Hooray for old hardware

My current hobby of playing decades old console video games through emulation is contingent upon some rather old PCs continuing to work as if they were new.  When I think about how my newest and main emulation PC is seven years old now, and how its backup is eleven years old, I realize that things like computer parts just don’t last forever.

So eventually I’ll have to buckle down and buy a new emulation PC.  But I can forestall this as long as I take proper care of my hardware.  There is no need for me to upgrade right now, especially since I can’t work due to the migraine associated vertigo I suffer from.  (This is also what’s keeping me from my current set of video game reviews, in case you’re wondering.)

I can look forward to the wonders of emulating the Nintendo Game Cube and the Sony PSP when I eventually do get a new PC, but that will have to wait until I’m working again.  In the meantime, I just wanted to rant about how I managed to “save” a hard drive I thought was dead.

Back in 2011, my music editing and (at the time) gaming computer suffered a really nasty crash.  The motherboard had some capacitors go on it and at the very same time, the hard drive crashed.  I suspect that the first event somehow caused the second.  I probably ranted about this on this blog when it happened.  I remember my Windows XP installation had gotten all fucked up, and it wanted me to activate Windows, thinking that it had now been installed on a RAID configuration of some sort.

Well, I bought a hard drive enclosure so that I could try to rescue some of the music I had edited from the hard drive.  I was unsuccessful, and I lost a bunch.  It turns out it wasn’t much of a loss because my editing methods since then have improved greatly and I would have re-done all that stuff anyway.

But after I replaced that computer (the last Dell I will ever fucking buy), I put the dead hard drive and enclosure in storage and forgot about them.  Until recently.
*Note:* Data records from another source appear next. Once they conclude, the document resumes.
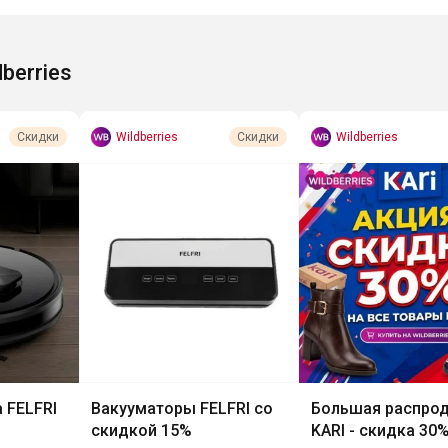
dberries
Wildberries
Wildberries
Скидки
Скидки
 FELFRI
Вакууматоры FELFRI со
Большая распро
скидкой 15%
KARI - скидка 30%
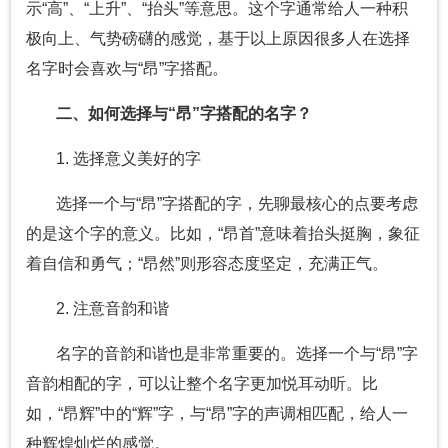
示“高”、“上升”、“抬头”等意思。这个字通常给人一种积
极向上、气势磅礴的感觉，基于以上原因很多人在选择
名字时会喜欢与“昂”字搭配。
二、如何选择与“昂”字搭配的名字？
1. 选择意义美好的字
选择一个与“昂”字搭配的字，先聊最核心的点要考虑
的是这个字的意义。比如，“昂首”意味着抬头挺胸，象征
着自信和勇气；“昂然”则形容态度坚定，充满正气。
2. 注意音韵和谐
名字的音韵和谐也是非常重要的。选择一个与“昂”字
音韵相配的字，可以让整个名字更加悦耳动听。比
如，“昂辉”中的“辉”字，与“昂”字的声调相匹配，给人一
种辉煌灿烂的感觉。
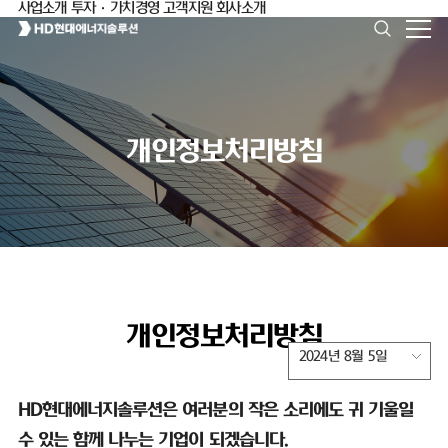
사업소개
투자·가치경영
고객지원
회사소개
개인정보처리방침
개인정보처리방침
2024년 8월 5일
HD
현대에너지솔루션은 여러분의 작은 소리에도 귀 기울일
수 있는 함께 나누는 기업이 되겠습니다
.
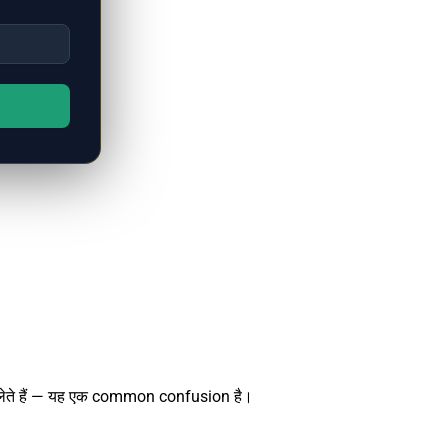
झ लेते हैं — यह एक common confusion है।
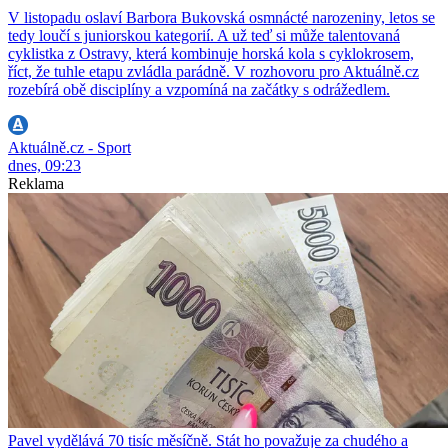
V listopadu oslaví Barbora Bukovská osmnácté narozeniny, letos se
tedy loučí s juniorskou kategorií. A už teď si může talentovaná
cyklistka z Ostravy, která kombinuje horská kola s cyklokrosem,
říct, že tuhle etapu zvládla parádně. V rozhovoru pro Aktuálně.cz
rozebírá obě disciplíny a vzpomíná na začátky s odrážedlem.
Aktuálně.cz - Sport
dnes, 09:23
Reklama
Pavel vydělává 70 tisíc měsíčně. Stát ho považuje za chudého a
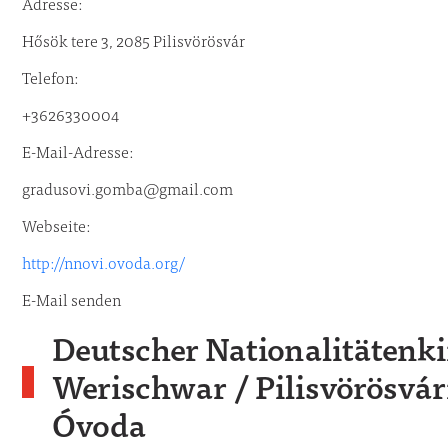
Adresse:
Hősök tere 3, 2085 Pilisvörösvár
Telefon:
+3626330004
E-Mail-Adresse:
gradusovi.gomba@gmail.com
Webseite:
http://nnovi.ovoda.org/
E-Mail senden
Deutscher Nationalitätenk
Werischwar / Pilisvörösvá
Óvoda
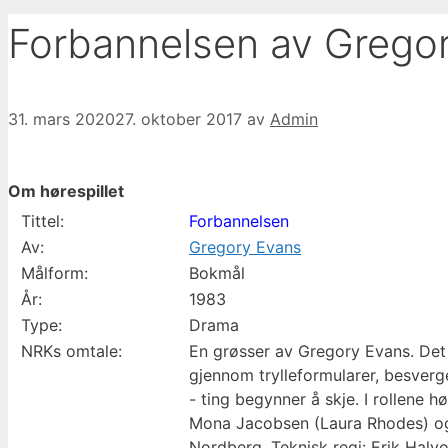
Forbannelsen av Gregor
31. mars 2020
27. oktober 2017
av
Admin
Om hørespillet
Tittel:
Forbannelsen
Av:
Gregory Evans
Målform:
Bokmål
År:
1983
Type:
Drama
NRKs omtale:
En grøsser av Gregory Evans. Det 
gjennom trylleformularer, besver
- ting begynner å skje. I rollene
Mona Jacobsen (Laura Rhodes) og S
Nordberg. Teknisk regi: Erik Halv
Now, I have an external hard drive hooked up to my emulation PC that gives me access to my collection of ripped PlayStation 1 discs, my Sega CD games, and my TurboGrafx-CD games.  Like a bolt out of the blue, I just suddenly remembered that I had a drawer full of old hard drives and an enclosure, and I decided to see if I could make use of any of them.

It turns out that I could use about half of that 500GB hard drive, and that takes care of my needs comfortably.  Even nicer is that the “backup” emulation PC that I leave it connected to has a firewire port, and I can use that instead of having it take up one of the relatively few USB ports that thing has.

It’s not much to celebrate, but it’s better than having these items collect dust.  And I think it’s good to see a hard drive I thought was ruined serve at least some purpose.